You are quite correct in that it appears at first sight that $\ce{Cu+}$ should be more stable than $\ce{Cu^2+}$, but in aqueous media it isn’t.

Stability in aqueous conditions depends on the hydration energy of the ions when they bond to the water molecules (an exothermic process). The $\ce{Cu^2+}$ ion has a greater charge density than the $\ce{Cu+}$ ion and so forms much stronger bonds releasing more energy.

The extra energy needed for the second ionisation of the copper is more than compensated for by the hydration, so much so that the $\ce{Cu+}$ ion loses an electron to become $\ce{Cu^2+}$ which can then release this hydration energy. A nearby $\ce{Cu+}$ ion is the most facile reduction target for the removed electron, which is why $\ce{Cu(s)}$ is also formed.

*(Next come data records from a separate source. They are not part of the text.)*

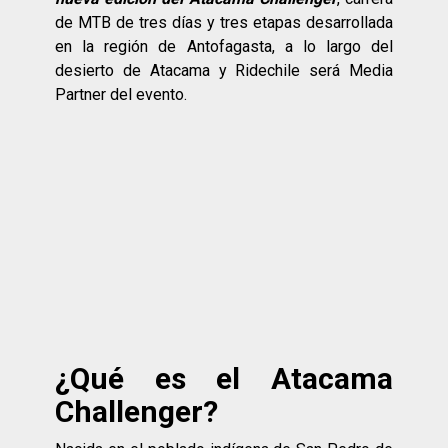
de MTB de tres días y tres etapas desarrollada
en la región de Antofagasta, a lo largo del
desierto de Atacama y Ridechile será Media
Partner del evento.
¿Qué es el Atacama
Challenger?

Hence, $\ce{Cu^2+}$ is more stable than $\ce{Cu+}$ in aqueous medium.

Solution 2:

While I agree generally with curiousbrain’s answer, I don’t think that the charge density alone is the culprit.

Rather, $\ce{Cu+}$ is a $\mathrm{d^{10}}$ ion which therefore has no real preference for any ligand shell — much like zinc(II). All 10 d-electrons will always populate antibonding orbitals with respect to the $\ce{M-OH2}$ coordinate bond, weakening them and creating a highly labile ligand sphere.

On the contrary, $\ce{Cu^2+}$ has a rather well defined strongly Jahn-Teller distorted octahedral ligand sphere. While the lower $\mathrm{d}_{xy}$, $\mathrm{d}_{xz}$, $\mathrm{d}_{yz}$ and $\mathrm{d}_{z^2}$ orbitals are antibonding[1] and fully populated, the very strongly antibonding $\mathrm{d}_{x^2 - y^2}$ orbital is only populated by a single electron, strengthening the copper-water interactions and making the ligand sphere less labile. This may well be a reason why the displacemen of an electron is favourable in aquaeous media.


[1]: If one looks at the orbital scheme of a typical octahedral complex, additionally includes π interactions between ligands and metal, and finally also considers the Jahn-Teller distortion, it becomes evident that all metal-centred orbitals are antibonding to a certain extent. However, $\mathrm{d}_{x^2-y^2}$ is much more strongly antibonding than all other d-orbitals.